France’s AXA SA announced that, following discussions, it has filed its Annual Report on Form 20-F for the year ended December 31, 2002 with the Securities and Exchange Commission. The figures were compiled using U.S. GAAP principles, which require more stringent impairment reserves than French accounting rules.
“The Form 20-F includes the Company’s primary financial statements in French GAAP and also includes a reconciliation of the Company’s net income and shareholder’s equity from French GAAP to US GAAP,” said the bulletin. As a result 2001 net income is now stated at 356 million euros ($407 million) and the net loss AXA suffered in 2002 is 2.587 billion euros ($2.962 billion).
AXA explained that “The French GAAP to US GAAP reconciliation in the Company’s 2002 Form 20-F includes a restatement of the Company’s 2001 US GAAP net income, reflecting the Company’s application of more stringent impairment rules for investment securities. The net impact of these additional impairments on the Company’s 2001 US GAAP net income is approximately Euro 1.1 billion [$1.26 billion] and was made by the Company following discussions with the SEC on its Form 20-F for the year ended December 31, 2001.

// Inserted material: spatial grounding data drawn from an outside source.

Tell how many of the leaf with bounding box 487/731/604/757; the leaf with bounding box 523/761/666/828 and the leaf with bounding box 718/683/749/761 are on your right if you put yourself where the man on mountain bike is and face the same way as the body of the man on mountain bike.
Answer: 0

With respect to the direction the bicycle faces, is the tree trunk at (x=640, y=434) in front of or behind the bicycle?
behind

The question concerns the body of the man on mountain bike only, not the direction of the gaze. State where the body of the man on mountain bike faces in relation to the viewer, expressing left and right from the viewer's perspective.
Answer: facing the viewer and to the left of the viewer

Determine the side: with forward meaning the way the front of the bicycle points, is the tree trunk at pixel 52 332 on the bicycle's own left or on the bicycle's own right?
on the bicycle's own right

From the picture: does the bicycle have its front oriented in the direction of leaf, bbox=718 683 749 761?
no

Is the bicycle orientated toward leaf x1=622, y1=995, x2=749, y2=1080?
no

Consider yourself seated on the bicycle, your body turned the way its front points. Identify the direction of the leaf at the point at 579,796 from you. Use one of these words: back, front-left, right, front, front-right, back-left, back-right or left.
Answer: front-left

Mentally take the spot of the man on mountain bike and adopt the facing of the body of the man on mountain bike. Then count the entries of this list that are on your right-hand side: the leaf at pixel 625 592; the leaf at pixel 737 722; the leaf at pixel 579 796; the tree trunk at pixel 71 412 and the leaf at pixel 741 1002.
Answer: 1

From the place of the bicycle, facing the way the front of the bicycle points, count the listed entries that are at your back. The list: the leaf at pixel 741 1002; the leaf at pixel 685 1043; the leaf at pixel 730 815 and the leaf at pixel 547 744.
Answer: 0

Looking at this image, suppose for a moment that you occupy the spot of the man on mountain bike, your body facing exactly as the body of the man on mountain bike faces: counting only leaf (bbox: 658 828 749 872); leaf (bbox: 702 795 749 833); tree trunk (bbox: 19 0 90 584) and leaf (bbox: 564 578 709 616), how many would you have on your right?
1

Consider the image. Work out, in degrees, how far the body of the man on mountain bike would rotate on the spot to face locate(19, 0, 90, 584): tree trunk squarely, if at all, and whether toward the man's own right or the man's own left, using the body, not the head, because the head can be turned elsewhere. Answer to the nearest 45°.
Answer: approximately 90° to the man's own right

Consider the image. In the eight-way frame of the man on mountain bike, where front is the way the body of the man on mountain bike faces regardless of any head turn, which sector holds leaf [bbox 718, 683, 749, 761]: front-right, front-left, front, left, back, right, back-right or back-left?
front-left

“The more stringent impairment rules have resulted primarily in AXA systematically writing down to market value, through the US GAAP income statement, equity securities that have been in an unrealized loss position for more than 6 months or more than 20%,” the announcement continued. “Consequently the remaining unrealized losses on equity securities, not impaired through the income statement as of December 31st 2002, is limited to Euro 0.3 billion [$343 million] gross of policyholder benefits, DAC and tax.”
AXA said the adjustment did not impact consolidated shareholders’ equity, as determined under US GAAP rules, as of December 31, 2001 nor as of December 31, 2002 “as the unrealized effect of the decreased market value of its investment securities was already recorded through ‘Other comprehensive income’ (a separate component within shareholders’ equity) in those periods. Impairments on invested assets have no effect on AXA’s embedded value or solvency capital.”